I’ve had a few conversations recently where people have sheepishly revealed to me “I don’t really know what chemo actually IS” — and I’m fairly certain NO-ONE understands what radiotherapy is or how it works (including me).
So today, pals, I am going to tell you about treatment.
Poison and lasers (kinda) is how I tend to flippantly describe my current treatment plan.
My doctors have decided to use radiotherapy (or radiation treatment) first up, as a neoadjuvant treatment on the cancer (that means that the purpose isn’t to rid my body of cancer with this lot of treatment— I wish! — but to shrink the primary tumour so it is easier to remove through surgery). At the same time, I am taking a course of oral chemotherapy (as an adjuvant therapy — meaning it is intended as an additional booster therapy to help reach the main goal). The chemo pills will help the radiation do the job it needs to do: shrink Chunt Gudley, so my super cool surgeon can evict him.

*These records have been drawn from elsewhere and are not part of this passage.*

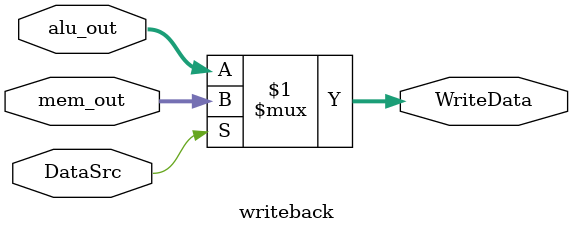
<source format=v>
module writeback(alu_out, mem_out, DataSrc, WriteData);
	input [15:0] alu_out, mem_out;
	input DataSrc;
	output [15:0] WriteData;

	assign WriteData = DataSrc ? mem_out : alu_out;
endmodule

</source>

Radiation is the lasers (kinda) part of poison and lasers (kinda). The radiation therapy I’m having — external beam radiation — uses intensely focused, high energy radiation beams specifically aimed at the location of the cancer to attack cancer cells that are dividing and DESTROYYYY THEM. There are no actual lasers; the electron beam is entirely invisible, devoid of heat, light, bells or whistles, so it literally feels like NOTHING IS HAPPENING while you lie there on the machine for your allotted minutes a day.
A lovely nurse showed me scans of my own body last week to explain to me how radiotherapy dosimetry works. There was my pelvis, in black and white, with a bullseye of rainbow lines blossoming outward from the centre. An inner circle represented the “target” zone, containing the tumour, which should receive the highest percentage of radiation. Around it, circled in red, was the outer buffer zone, the area that would receive a slightly less potent dose. Various different coloured rings represented different percentage doses of radiation received by each bit. The nurse showed me the importance of drinking the daily 500mls of water before each zapping appointment: it inflates my bladder and “lifts” it outside of one of the crooked concentric circles of the target dose area. If I don’t drink the water, my bladder drops into the red zone, getting a hefty dose of radiation every day.
And that would not be ideal, since the side effects that come from radiation stem not from how it blasts the cancer cells, but how normal healthy cells are unfortunate collateral damage (luckily the normal cells can heal, while the cancer bastards can’t). The major side effect is fatigue while the normal cells start to heal themselves from the zaps; I’m already needing to take pretty decent naps every day when I get home from treatment (it hits that fast — within an hour or so I can’t keep my eyes open). Radiation is cumulative; the effects build up in the body over time, so the side effects are expected to really start sometime round week 2 or 3 and peak 2–3 weeks after my treatment finishes. I can apparently look forward to (hopefully mild) radiation burns (!) on my bits. Like, whoa.
Chemotherapy (what my mother affectionately calls poison) is simply treating cancer with chemicals. Chemo drugs are called cytotoxic drugs — they’re chemicals that are used to kill cancer, by targeting cancer cells and disrupting how they divide and multiply. The aim of chemotherapy is to do the most damage to the cancer cells while doing the least damage to the normal healthy cells of the patient — but as many people are aware from chemo’s depiction in pop culture, chemotherapy tends to go hand in hand with a slew of not so pleasant side effects that make some people say the treatment is worse than the disease at times.
Chemotherapy is usually administered as a combo of two or more drugs, usually through an IV drip (which is called an infusion) at the hospital in the day ward. This is what most people think of when they think chemo, along with the common side effects: vomiting and hair loss.
I’m only on one drug — Capecitabine — which I get to take at home 5 days a week as tablets (I get weekends off, which is awesome). It’s a relatively well tolerated drug, I’m told, and I’m on a pretty low dose too (though 3300 mg a day doesn’t really sound it) so it’s not really knocking me around too much. I won’t lose my hair — I actually just had a haircut because my hair is growing like weeds; I’m (thankfully) not puking up a storm — just a bit queasy, like when you eat too many lollies and regret it. The worst side effect so far is that it has done something to my tastebuds so that water — plain old, tasteless water — tastes like metal.
The big risk with chemo is that it is a systemic treatment: unlike radiotherapy which is targeted to a specific area, chemo gets in your bloodstream and affects your entire body. I have to have regular meetings with my oncologists to monitor my bloods because chemo can affect things like platelets (making you prone to either bleeding and bruising), and lessen the number of white blood cells (making your immune system more prone to infection).
But, so far, so good, pals! I’m on Week Two of my 5 week treatment — 20% done already!